2016 CRIME UP IN HUNTINGTON AND CHARLESTON - Driven By Drug Epidemic

(03/12/2017)
Every crime from 2016 has been tallied and the numbers released Thursday showing a lot of different criminal trends,

In Huntington the most staggering number was murder rates which quadrupled from 2015 at three, to 12 murders last year, mostly drug related.

Police Chief Joe Ciccarelli said the 2016 murder rate, which was the highest since 1985, is frightening at first glance but tied to a particular group working its way through the city.

"I stress this over and over," Ciccarelli said, "the people that are involved in these situations are involved in drug activity. They're not random acts of violence."

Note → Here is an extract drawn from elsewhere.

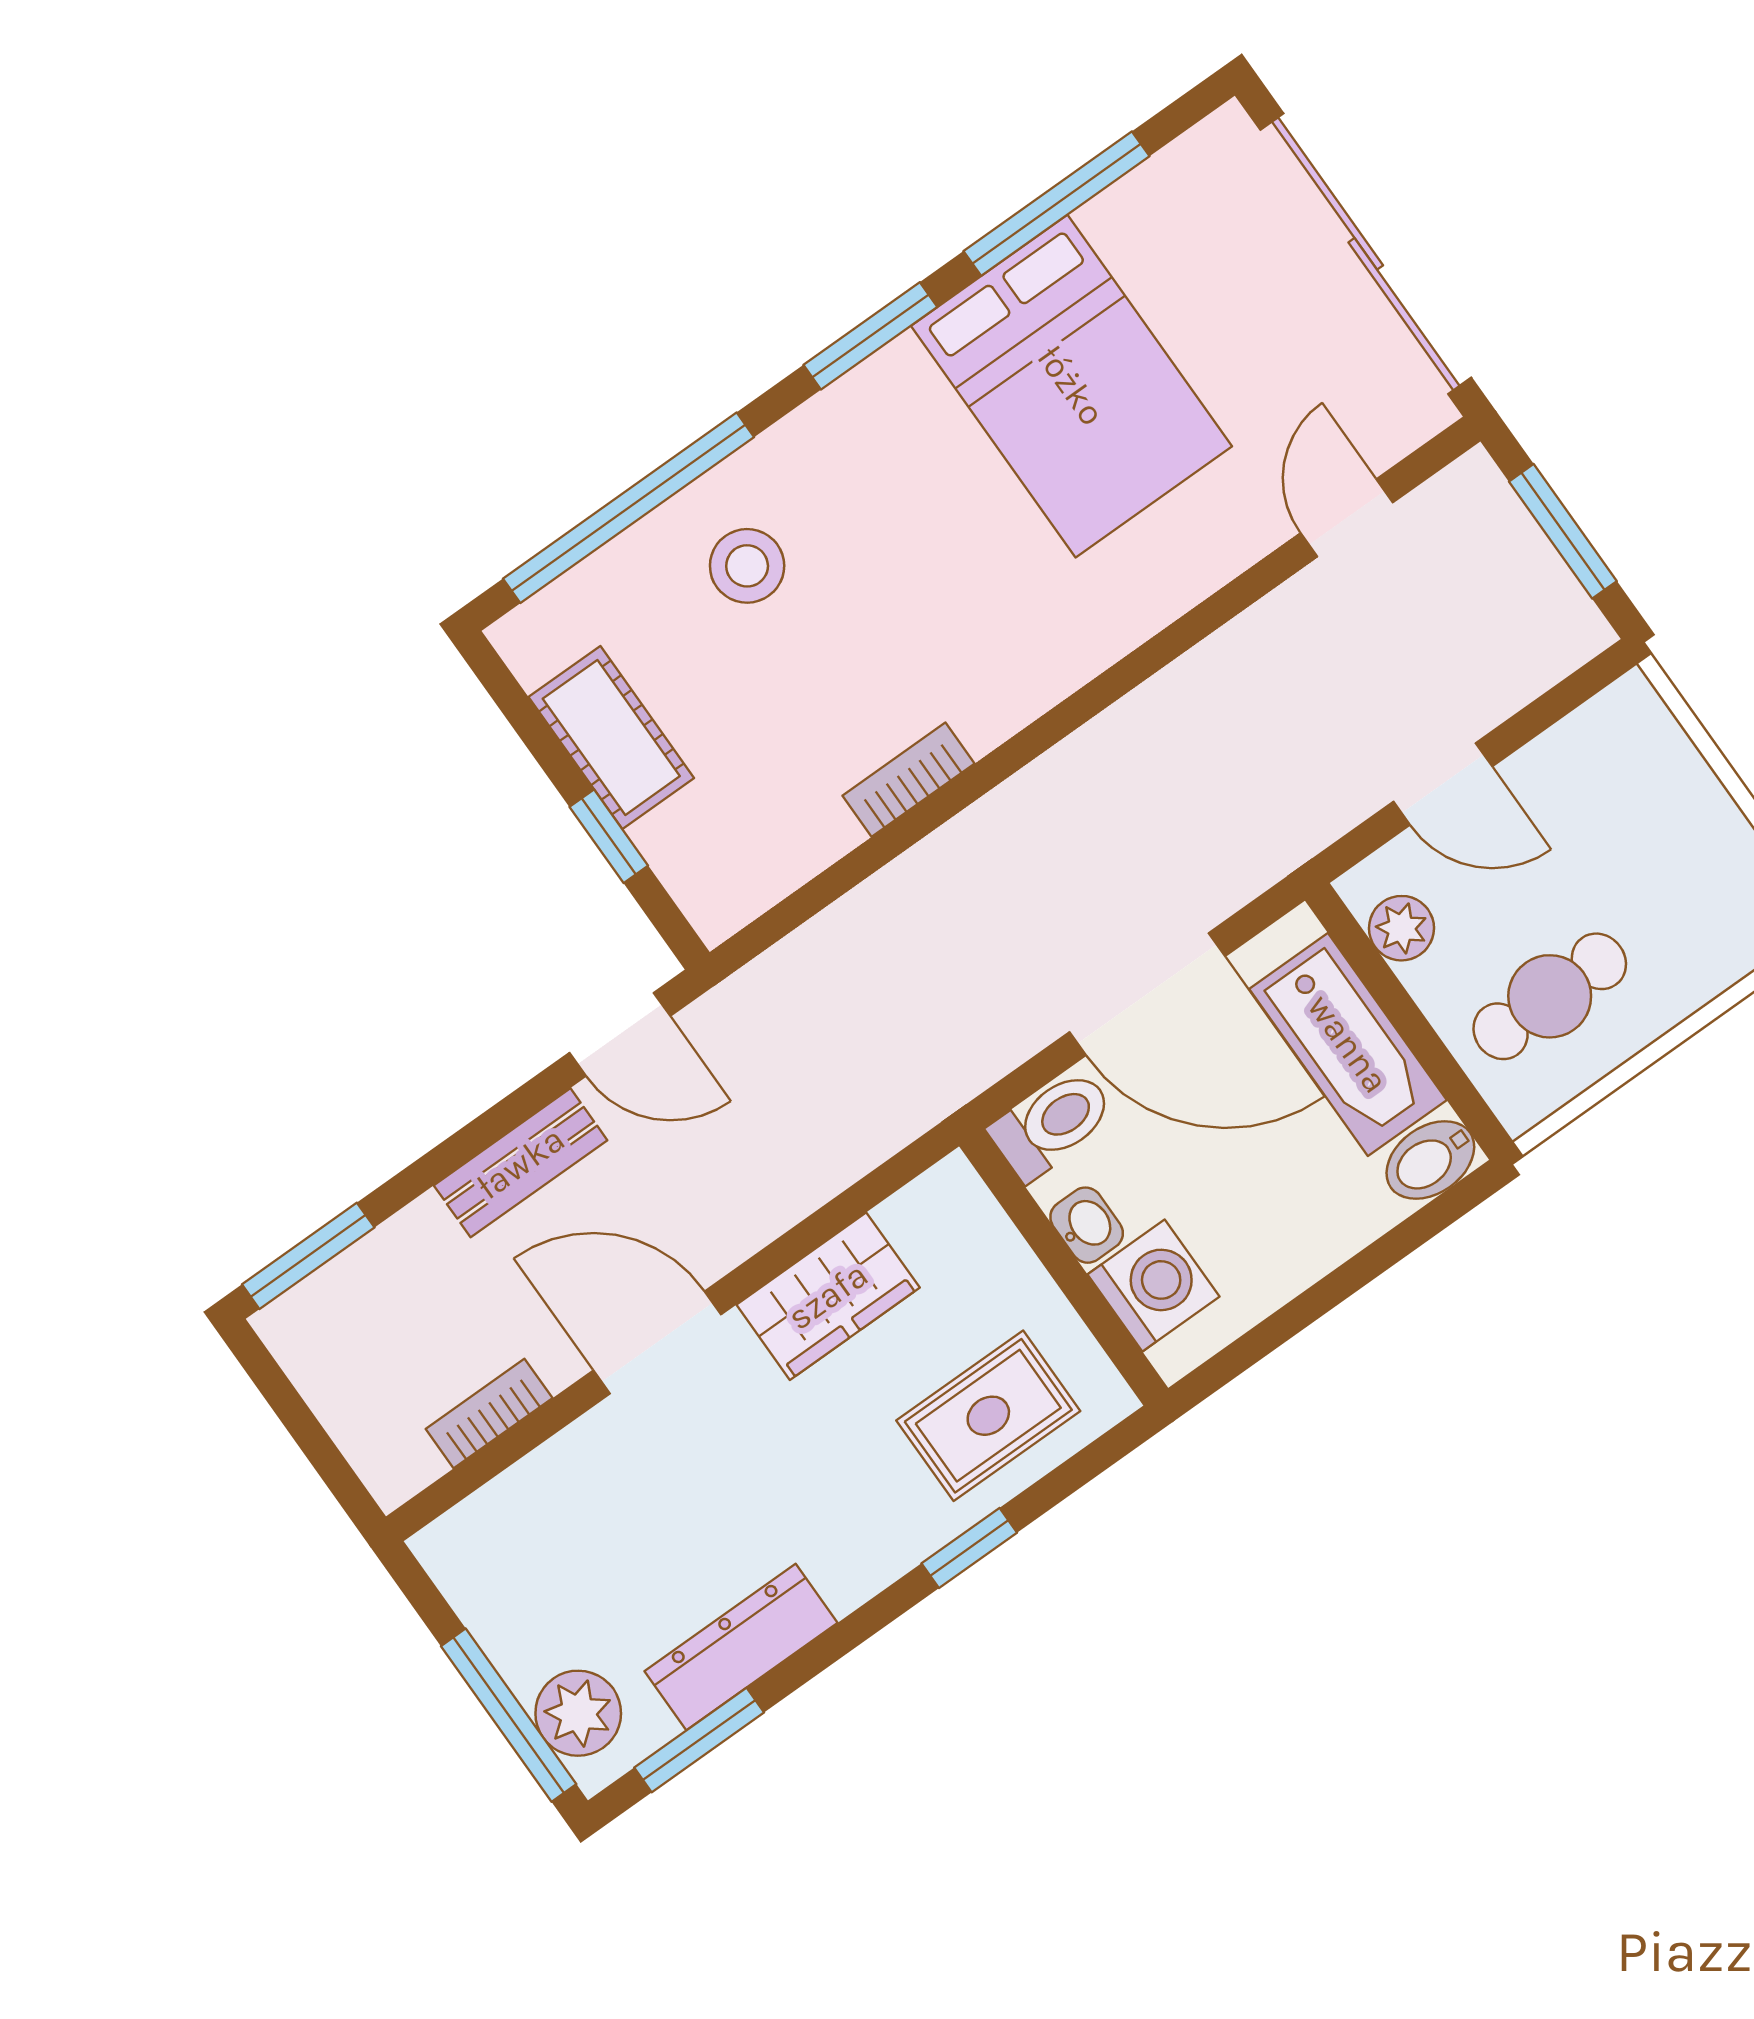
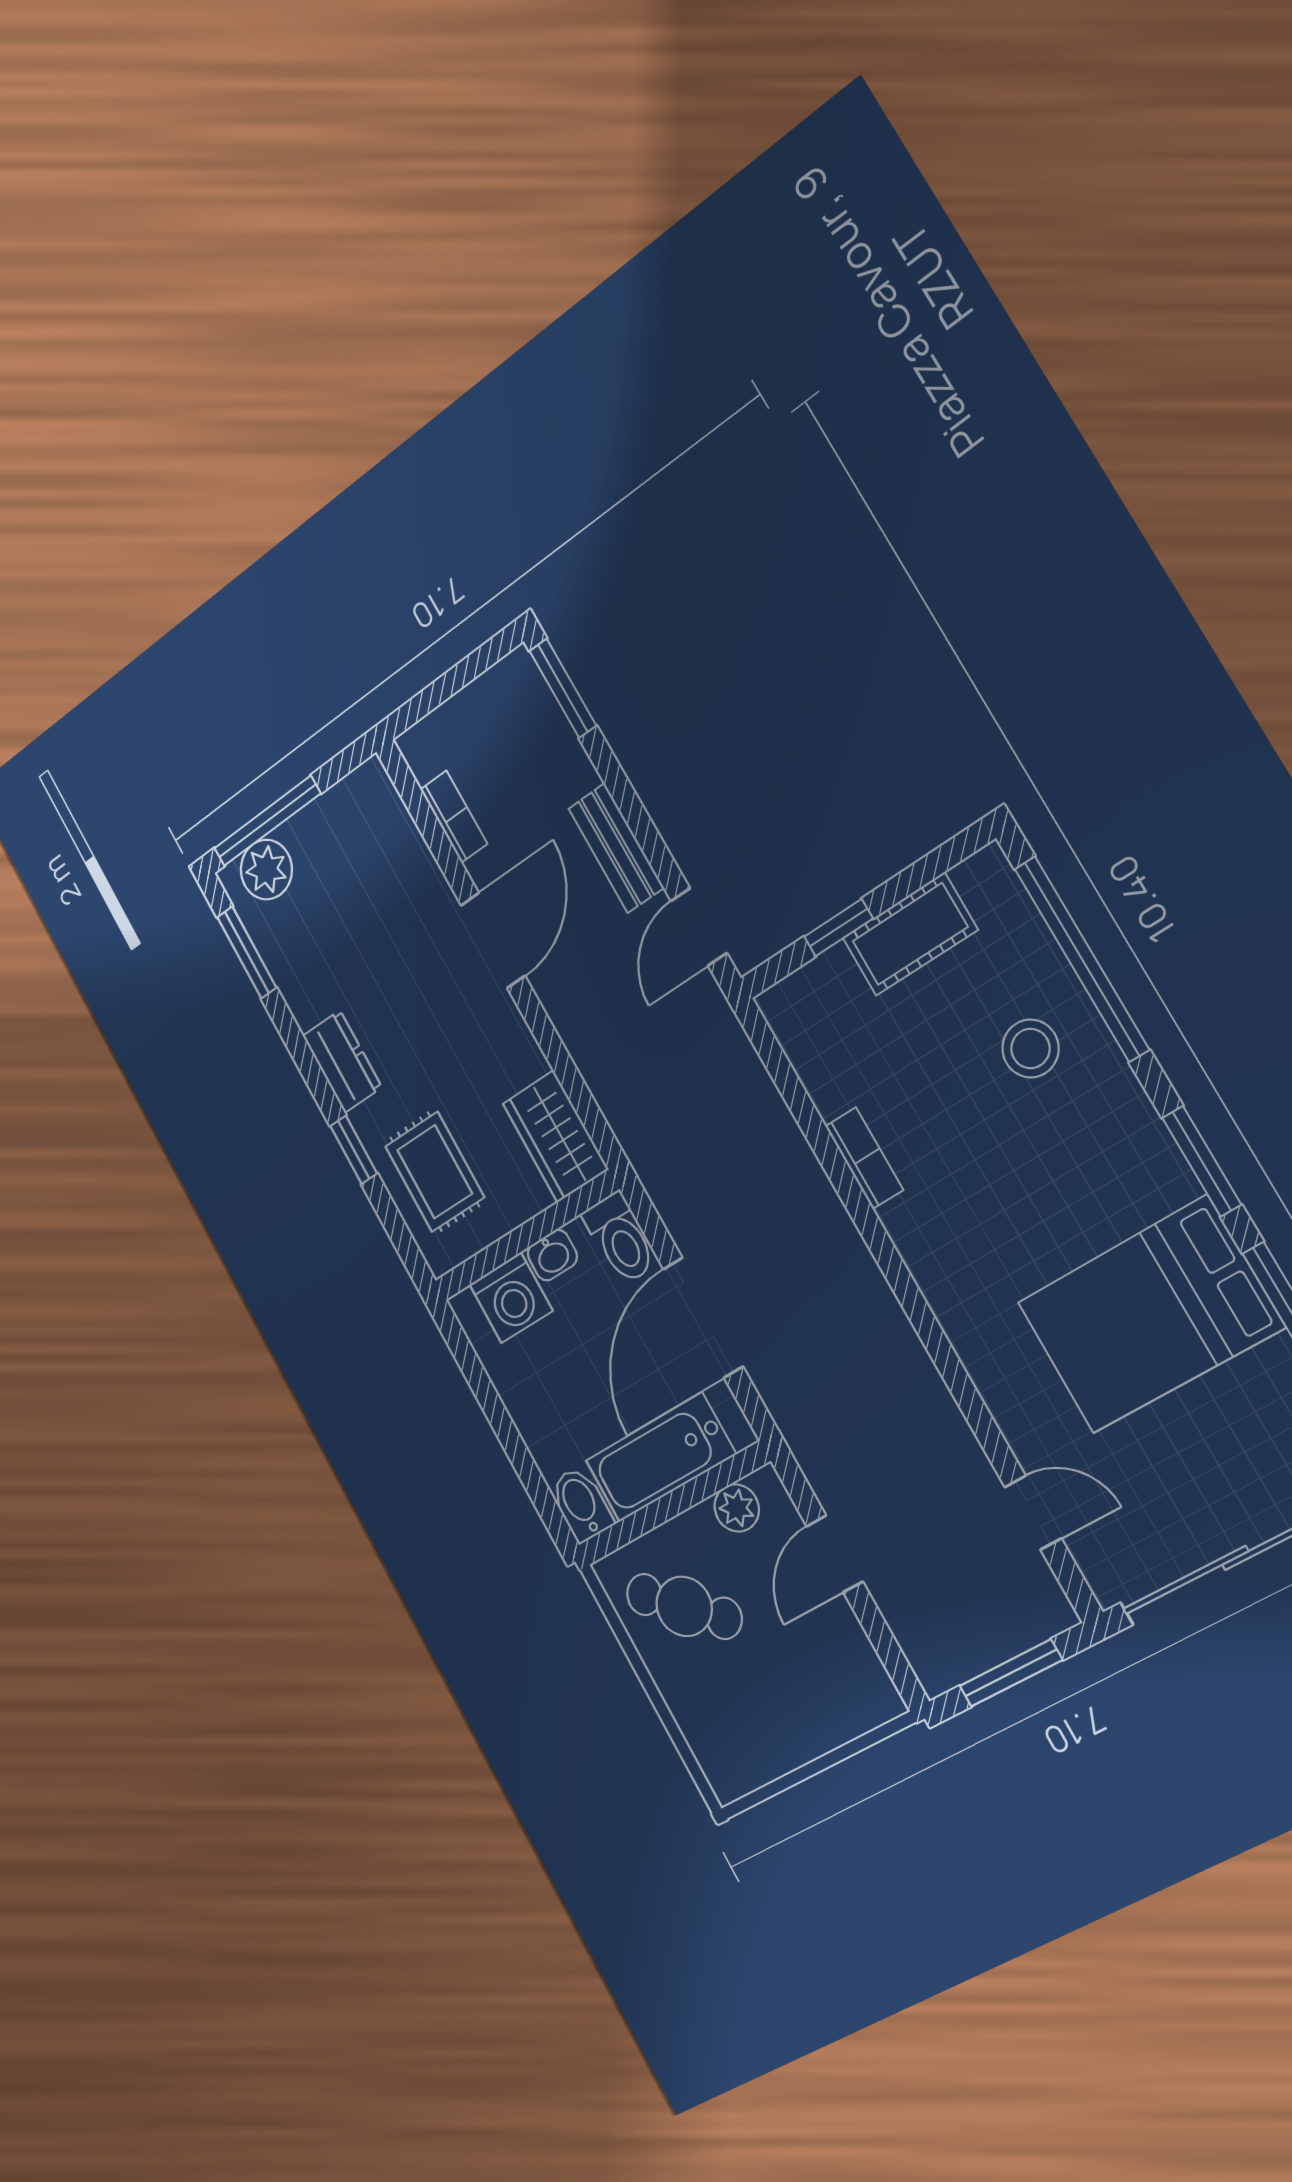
cafe table: (1550, 996) -> (684, 1606), turned -48
wardrobe: (828, 1296) -> (556, 1136), moved
dresser: (741, 1647) -> (342, 1062), moved, width x0.70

Two other crime spikes tied to drugs include trespassing and stolen property which were both up by roughly 350% between 2015 and 2016.

"It all funnels to into that same concept of battling the drug epidemic," Ciaccarelli said.

Drug arrests took a leap from a little more than 350 to just under 450, seizing roughly 16 thousand pills, 800 grams of crack, and more than 450 thousand bucks worth of heroin.

"If you're not involved in drug activity, the chance of you being involved in a violent crime in this city are virtually nil," he said.

Crime is on the rise in Charleston, according to numbers released Thursday by the Charleston Police Department.

Seven of the eight crime categories the FBI mandates be reported every year saw an increase from 2015 to 2016.

There were approximately 650 more crimes reported in 2016 than 2015. Overall, some of the biggest increases were in the categories of larceny, car break-ins and car thefts.

Murders across the city went up from seven in 2015 to 11 in 2016, with eight in the West District, two in the East District and one in the South District.

Police Chief Brent Webster said in a release the reality is that the heroin and opioid epidemic is driving almost all of the city's crime. Cooper agreed, saying a lot of the crimes are desperate.

"A lot of these crimes are smash and grab crimes is what we call them, where you break a window out of a business, you walk into a business and grab somebody's laptop and run out the door and down the street," Cooper said. "Many of these are not well-choreographed crimes. They are spontaneous. They're clumsy."

Breaking and entering saw a rise to 797 offenses in 2016 from 528 in 2015.

The only crime category that decreased from 2015 to 2016 was rape.

Despite claims to the contrary, with numerous metro areas having increased rates, crimes have been decreasing in the USA for nearly two decades.